Life Departure Legacy Coach

Who is Erica S. Smith ?

I’m a former hospitality professional who spent 13 years climbing the ladder  to upper management and a six figure income when I quit my job to pursue my  passion of helping others navigate one of life’s most difficult experiences-the death of a loved one.

  

But More Importantly

I’m a mom to my two adult children, “E-Mom” to my amazing “mini-me” and  granddaughter and I’m  passionate about helping everyday people embrace mortality, prepare for life’s departure and leave the  legacy they dream about.  

 

Daddy's Little Girl ?

I grew up in the City of Philadelphia where one of my favorite places to hang out was at the Philadelphia County Medical Examiner’s Office (the morgue).

My dad worked at the morgue and he was my favorite person to hang out with. Whenever I got the chance to go to work with my did or hang out at his job after school, that’s exactly what I did.

While my friends thought it was an unusual place for a young girl to hang out, it was quite normal to me.
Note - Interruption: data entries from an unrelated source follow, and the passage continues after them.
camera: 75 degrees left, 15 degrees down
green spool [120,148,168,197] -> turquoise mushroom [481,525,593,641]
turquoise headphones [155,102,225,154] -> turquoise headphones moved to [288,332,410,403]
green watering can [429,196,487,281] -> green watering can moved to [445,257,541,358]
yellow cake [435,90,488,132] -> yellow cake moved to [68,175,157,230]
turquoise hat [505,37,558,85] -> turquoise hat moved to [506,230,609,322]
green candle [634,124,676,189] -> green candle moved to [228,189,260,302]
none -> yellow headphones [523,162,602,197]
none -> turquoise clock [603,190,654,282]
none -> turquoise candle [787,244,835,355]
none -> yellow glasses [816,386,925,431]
So much so that I planned to attend Mortuary Science School upon graduating from high school but I would soon find myself pursuing a Pre-Med Degree. Why? Because Daddy said Pathologist make really good money. 
 
Well tens of thousands of dollars and a digestive ulcer later, I was done with that plan.
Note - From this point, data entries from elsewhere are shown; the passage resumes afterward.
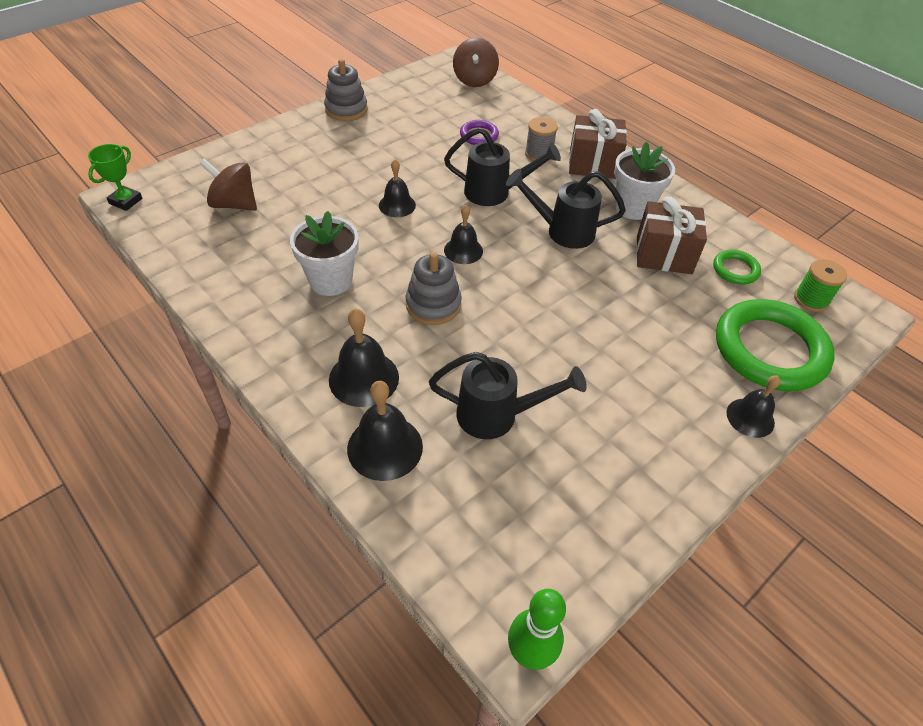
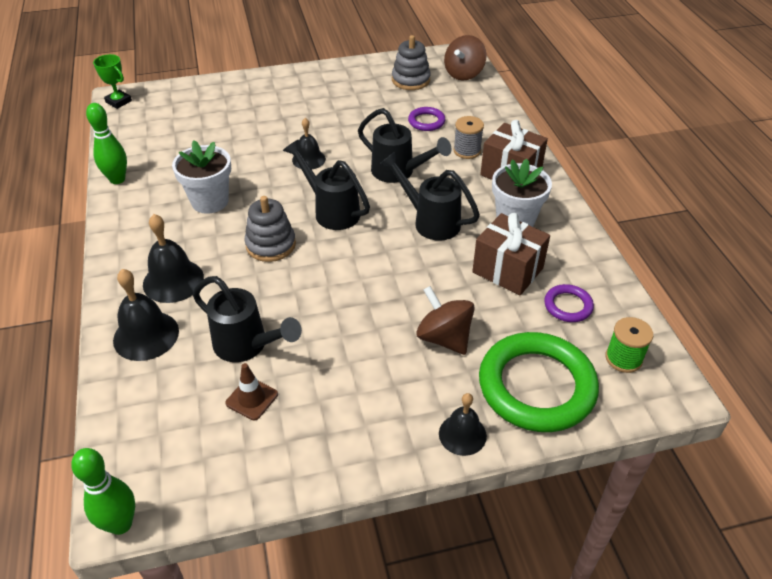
camera: 30 degrees right, 5 degrees down
green trophy [88,144,143,211] -> green trophy turned 75 degrees clockwise [93,54,132,109]
brown spinning top [199,159,257,211] -> brown spinning top moved to [416,286,475,355]
grey stacking toy [324,59,368,121] -> grey stacking toy moved to [392,35,431,90]
black bell [444,205,483,264] -> black watering can [283,140,370,230]
green ring [713,250,761,284] -> purple ring [544,284,594,322]
none -> green bowling pin [86,103,127,184]
none -> brown traffic cone [225,363,278,420]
I had no idea what my next steps would be but 
one thing my dad made sure I believed was, I could do all things if I only put my mind and muscle to it.
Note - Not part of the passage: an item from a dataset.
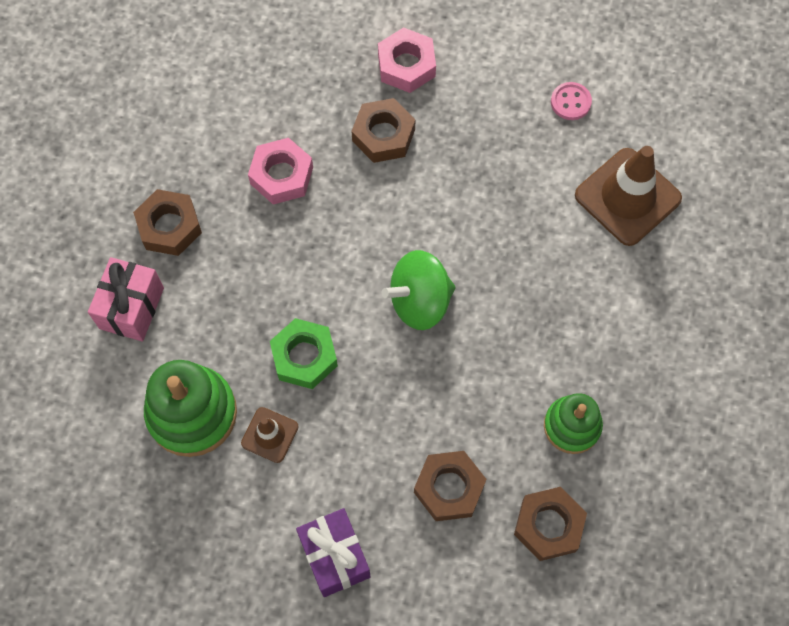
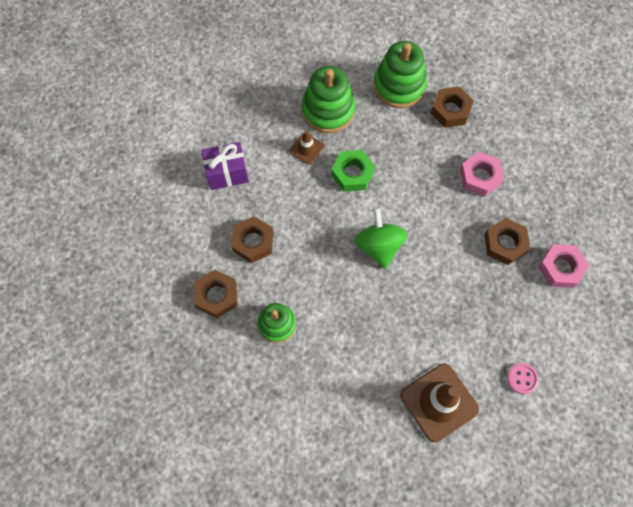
camera: 100 degrees right, 0 degrees up
pink gift [88,257,164,341] -> green stacking toy [373,41,427,108]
There has never been a single thing that I imagined I could do, that I have not tried. So after walking away from Pre-Med, I went on to do “all things” . Literally.  

I became a Sergeant in the Pennsylvania Army National Guard,  I  served as a  police officer in Philadelphia and Cobb County Georgia. I became a licensed real estate agent, title agent and dabbled in real estate investing as well. I started a few businesses and became a certified  herbalist, all before embarking upon what I thought would be my final career as Director of Safety and Loss Prevention for a leading Hospitality Company.

And then my brother died

Do you know that life has a way of taking you back to the beginning?  My brother’s death was the experience that took be back to my decades old dream of  going to Mortuary Science School. We laid  my brother to rest in January and I started  School in May. 

 
My dream was to own a funeral home in Philadelphia to honor my dad’s legacy. He died 4 months before I graduated.
 
After graduating, I began juggling both my career in hospitality and funeral directing, I worked for  local funeral homes, learning the business  so I could eventually open a  funeral home of my own.
 
I had spent well over a decade climbing to  the position of Director at a luxury property in downtown Washington DC, and like many entrepreneurs I had  to figure out how I was going to transition from the job that pays the bills to the career that feeds my passion and purpose. 
 
As I continued to help families during their most difficult time, I learned that while families are devastated by the loss of a loved one, many of them are even more distraught because they had not made any preparation. They had never even had a conversation with their loved one about their wishes and what to do in the event of their passing.
 
Some have admitted that they just did not want to think about the death of someone they love so they chose to avoid  the conversation. This has later lead to regrets and feelings of guilt because they avoided the conversations for way too long. In life we often say, it’s never too late to do a thing however, that does not hold true in matters of death.   
 
Helping a child navigate the loss of a parent who never talked about their mortality can be challenging for a funeral director. But more importantly, leaving a loved one without answers to important questions or knowledge of one’s final wishes adds undo  burden to an already painful experience.
 
Many families never have a  single conversation about what to do in the event of a death. If there is any dialogue at all, it  may sound like this, “If something happens to me,  my insurance papers are in that box on shelf in my closet”. The truth is, we have been taught to believe that preparing for for death means having life insurance. While life insurance is a plus, navigating a death requires so much more than life insurance. 
 
If you’re upbringing was anything like mine, you were probably taught to be prepared and plan ahead. You may have even been told that having a plan is not enough and having a Plan B just in case is a good idea..
 
In your lifetime you have likely made plans for all kinds of events and experiences in your life. You made those plans even while knowing that they may never come to pass, due to circumstances beyond your control. You made those plans knowing that there was no guarantee that any of it would manifest.  However, the one event that we all are guaranteed to experience is death, but we put off making preparations and avoid the conversations. Have you ever wondered why? 

In most cases, it’s generational. Our grandparents didn’t make preparations so our parents didn’t. Because our parents didn’t talk about it we don’t talk about it.  In other cases we feel that talking about death will somehow encourage death to show up.

Unfortunately, this generational avoidance  is hurting the people we leave behind. The very people we protected, loved and cared for while we were living. We leave them with no plan, no answers and no instructions.

It’s time to make a change. Your family deserves it. It’s time to unburden the death experience and I’m here to help every step of the way!

No more juggling my job and my passion. I’ve decided to hang up my hospitality hat  and pursue my passion of helping others embrace mortality so those they leave behind are prepared and not burdened when a life departs.

Welcome to Life Departure Legacy Academy!